What to do
The lines from the start of the records through the one containing "Figure 7 The" are to be restated word for word; please include both ends.

Given records
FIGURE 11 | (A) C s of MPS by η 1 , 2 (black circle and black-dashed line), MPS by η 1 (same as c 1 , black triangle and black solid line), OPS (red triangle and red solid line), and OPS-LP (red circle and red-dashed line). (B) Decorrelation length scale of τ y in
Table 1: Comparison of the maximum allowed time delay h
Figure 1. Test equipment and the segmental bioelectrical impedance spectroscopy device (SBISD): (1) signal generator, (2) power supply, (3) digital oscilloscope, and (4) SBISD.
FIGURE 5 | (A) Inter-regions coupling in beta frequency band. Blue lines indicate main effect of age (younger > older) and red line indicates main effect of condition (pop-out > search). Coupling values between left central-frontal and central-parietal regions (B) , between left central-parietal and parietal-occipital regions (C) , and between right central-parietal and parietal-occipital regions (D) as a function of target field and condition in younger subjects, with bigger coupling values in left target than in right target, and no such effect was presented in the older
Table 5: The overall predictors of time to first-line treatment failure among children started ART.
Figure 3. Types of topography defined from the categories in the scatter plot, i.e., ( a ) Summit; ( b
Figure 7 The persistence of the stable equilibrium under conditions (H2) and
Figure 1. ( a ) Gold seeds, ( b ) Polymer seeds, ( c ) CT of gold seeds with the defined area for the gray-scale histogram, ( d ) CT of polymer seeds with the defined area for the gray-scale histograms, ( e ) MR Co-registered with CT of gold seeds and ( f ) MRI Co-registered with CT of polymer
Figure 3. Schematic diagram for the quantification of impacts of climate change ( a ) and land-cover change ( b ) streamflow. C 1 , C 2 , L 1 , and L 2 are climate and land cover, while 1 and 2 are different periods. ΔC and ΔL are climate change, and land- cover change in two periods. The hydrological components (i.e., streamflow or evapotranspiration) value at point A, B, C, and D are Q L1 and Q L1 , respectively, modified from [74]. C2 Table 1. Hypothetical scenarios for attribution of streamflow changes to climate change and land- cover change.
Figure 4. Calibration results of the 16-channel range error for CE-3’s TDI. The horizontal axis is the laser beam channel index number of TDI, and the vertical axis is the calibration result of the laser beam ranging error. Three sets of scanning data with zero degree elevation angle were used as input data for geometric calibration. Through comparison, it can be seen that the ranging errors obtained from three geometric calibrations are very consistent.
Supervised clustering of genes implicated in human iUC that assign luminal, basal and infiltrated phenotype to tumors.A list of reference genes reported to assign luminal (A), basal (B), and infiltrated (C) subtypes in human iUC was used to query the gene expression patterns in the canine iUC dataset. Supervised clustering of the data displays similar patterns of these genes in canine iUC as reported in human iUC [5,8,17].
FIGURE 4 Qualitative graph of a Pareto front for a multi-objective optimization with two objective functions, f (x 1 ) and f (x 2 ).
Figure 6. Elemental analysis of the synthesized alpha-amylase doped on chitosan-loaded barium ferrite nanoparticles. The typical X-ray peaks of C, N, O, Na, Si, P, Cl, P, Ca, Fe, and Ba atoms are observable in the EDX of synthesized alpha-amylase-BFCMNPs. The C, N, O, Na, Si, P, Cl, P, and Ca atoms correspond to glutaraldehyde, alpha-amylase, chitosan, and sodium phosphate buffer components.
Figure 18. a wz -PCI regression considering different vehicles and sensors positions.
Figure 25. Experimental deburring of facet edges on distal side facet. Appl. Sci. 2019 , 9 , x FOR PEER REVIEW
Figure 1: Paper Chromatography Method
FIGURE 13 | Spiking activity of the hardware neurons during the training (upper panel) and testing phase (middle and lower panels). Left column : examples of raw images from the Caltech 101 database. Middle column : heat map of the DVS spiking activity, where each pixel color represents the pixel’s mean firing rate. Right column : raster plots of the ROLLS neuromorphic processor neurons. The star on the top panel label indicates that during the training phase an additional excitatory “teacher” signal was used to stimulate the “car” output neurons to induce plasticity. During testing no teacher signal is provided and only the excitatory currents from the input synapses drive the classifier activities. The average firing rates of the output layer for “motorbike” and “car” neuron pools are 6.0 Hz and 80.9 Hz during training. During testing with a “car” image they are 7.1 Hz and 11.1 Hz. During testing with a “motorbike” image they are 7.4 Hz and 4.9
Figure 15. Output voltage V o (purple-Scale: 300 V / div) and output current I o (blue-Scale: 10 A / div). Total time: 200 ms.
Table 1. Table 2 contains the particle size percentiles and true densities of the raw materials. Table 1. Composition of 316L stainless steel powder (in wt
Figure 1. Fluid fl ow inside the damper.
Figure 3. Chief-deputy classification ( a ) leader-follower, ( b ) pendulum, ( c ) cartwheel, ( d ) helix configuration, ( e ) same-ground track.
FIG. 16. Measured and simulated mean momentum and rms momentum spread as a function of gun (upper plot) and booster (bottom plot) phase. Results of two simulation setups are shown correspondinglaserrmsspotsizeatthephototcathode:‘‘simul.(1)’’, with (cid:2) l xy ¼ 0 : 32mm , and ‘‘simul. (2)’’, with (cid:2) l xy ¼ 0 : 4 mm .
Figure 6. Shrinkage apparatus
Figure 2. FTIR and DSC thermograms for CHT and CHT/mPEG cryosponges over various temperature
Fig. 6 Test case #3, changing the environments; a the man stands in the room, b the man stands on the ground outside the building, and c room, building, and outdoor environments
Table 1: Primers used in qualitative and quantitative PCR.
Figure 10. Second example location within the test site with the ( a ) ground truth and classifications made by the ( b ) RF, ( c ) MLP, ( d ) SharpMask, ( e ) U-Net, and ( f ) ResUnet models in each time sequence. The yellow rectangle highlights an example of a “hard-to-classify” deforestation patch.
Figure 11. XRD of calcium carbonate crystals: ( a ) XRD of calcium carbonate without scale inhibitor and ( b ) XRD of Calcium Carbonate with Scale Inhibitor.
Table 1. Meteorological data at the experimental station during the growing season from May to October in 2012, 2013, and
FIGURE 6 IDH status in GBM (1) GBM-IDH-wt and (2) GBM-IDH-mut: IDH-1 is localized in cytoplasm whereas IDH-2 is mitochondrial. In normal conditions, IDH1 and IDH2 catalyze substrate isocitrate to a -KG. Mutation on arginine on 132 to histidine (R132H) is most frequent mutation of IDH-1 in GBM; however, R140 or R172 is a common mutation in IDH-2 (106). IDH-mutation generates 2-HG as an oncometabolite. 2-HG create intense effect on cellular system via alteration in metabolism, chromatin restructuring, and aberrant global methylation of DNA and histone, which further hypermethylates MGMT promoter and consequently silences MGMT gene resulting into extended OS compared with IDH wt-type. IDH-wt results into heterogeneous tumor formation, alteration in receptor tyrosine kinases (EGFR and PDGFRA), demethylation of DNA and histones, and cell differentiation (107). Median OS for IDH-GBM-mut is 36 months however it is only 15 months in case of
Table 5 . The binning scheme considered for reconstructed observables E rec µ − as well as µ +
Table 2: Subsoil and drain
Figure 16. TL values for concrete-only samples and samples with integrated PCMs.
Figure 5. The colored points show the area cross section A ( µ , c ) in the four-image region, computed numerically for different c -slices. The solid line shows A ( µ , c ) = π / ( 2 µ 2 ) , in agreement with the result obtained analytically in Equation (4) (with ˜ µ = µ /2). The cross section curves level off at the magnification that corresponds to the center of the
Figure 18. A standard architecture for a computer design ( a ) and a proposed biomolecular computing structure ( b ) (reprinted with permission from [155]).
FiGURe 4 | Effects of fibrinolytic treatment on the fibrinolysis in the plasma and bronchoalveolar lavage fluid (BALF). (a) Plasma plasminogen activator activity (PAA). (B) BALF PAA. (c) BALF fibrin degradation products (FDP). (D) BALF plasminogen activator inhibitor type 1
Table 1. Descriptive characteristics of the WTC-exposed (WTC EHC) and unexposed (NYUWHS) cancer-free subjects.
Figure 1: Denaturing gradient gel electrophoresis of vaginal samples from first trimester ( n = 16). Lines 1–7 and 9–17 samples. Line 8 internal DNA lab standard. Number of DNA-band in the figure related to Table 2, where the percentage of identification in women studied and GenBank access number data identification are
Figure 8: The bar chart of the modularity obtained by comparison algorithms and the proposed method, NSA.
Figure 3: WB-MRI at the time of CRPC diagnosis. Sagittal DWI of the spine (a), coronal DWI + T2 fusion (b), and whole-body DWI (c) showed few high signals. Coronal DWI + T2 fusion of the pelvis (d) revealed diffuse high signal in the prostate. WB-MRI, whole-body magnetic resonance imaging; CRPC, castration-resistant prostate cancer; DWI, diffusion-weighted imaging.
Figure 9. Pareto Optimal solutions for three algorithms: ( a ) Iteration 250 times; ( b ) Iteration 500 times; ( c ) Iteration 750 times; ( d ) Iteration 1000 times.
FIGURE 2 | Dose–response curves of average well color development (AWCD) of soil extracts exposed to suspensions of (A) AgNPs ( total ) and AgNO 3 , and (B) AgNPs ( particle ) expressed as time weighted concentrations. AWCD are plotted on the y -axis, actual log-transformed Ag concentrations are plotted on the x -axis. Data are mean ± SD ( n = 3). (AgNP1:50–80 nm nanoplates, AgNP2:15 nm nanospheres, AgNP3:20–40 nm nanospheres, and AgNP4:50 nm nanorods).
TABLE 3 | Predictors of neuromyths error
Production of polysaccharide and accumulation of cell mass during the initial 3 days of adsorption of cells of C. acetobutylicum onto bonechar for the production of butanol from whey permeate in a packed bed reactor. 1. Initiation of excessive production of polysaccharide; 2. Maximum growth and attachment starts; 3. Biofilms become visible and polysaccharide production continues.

Answer below
FIGURE 11 | (A) C s of MPS by η 1 , 2 (black circle and black-dashed line), MPS by η 1 (same as c 1 , black triangle and black solid line), OPS (red triangle and red solid line), and OPS-LP (red circle and red-dashed line). (B) Decorrelation length scale of τ y in
Table 1: Comparison of the maximum allowed time delay h
Figure 1. Test equipment and the segmental bioelectrical impedance spectroscopy device (SBISD): (1) signal generator, (2) power supply, (3) digital oscilloscope, and (4) SBISD.
FIGURE 5 | (A) Inter-regions coupling in beta frequency band. Blue lines indicate main effect of age (younger > older) and red line indicates main effect of condition (pop-out > search). Coupling values between left central-frontal and central-parietal regions (B) , between left central-parietal and parietal-occipital regions (C) , and between right central-parietal and parietal-occipital regions (D) as a function of target field and condition in younger subjects, with bigger coupling values in left target than in right target, and no such effect was presented in the older
Table 5: The overall predictors of time to first-line treatment failure among children started ART.
Figure 3. Types of topography defined from the categories in the scatter plot, i.e., ( a ) Summit; ( b
Figure 7 The persistence of the stable equilibrium under conditions (H2) and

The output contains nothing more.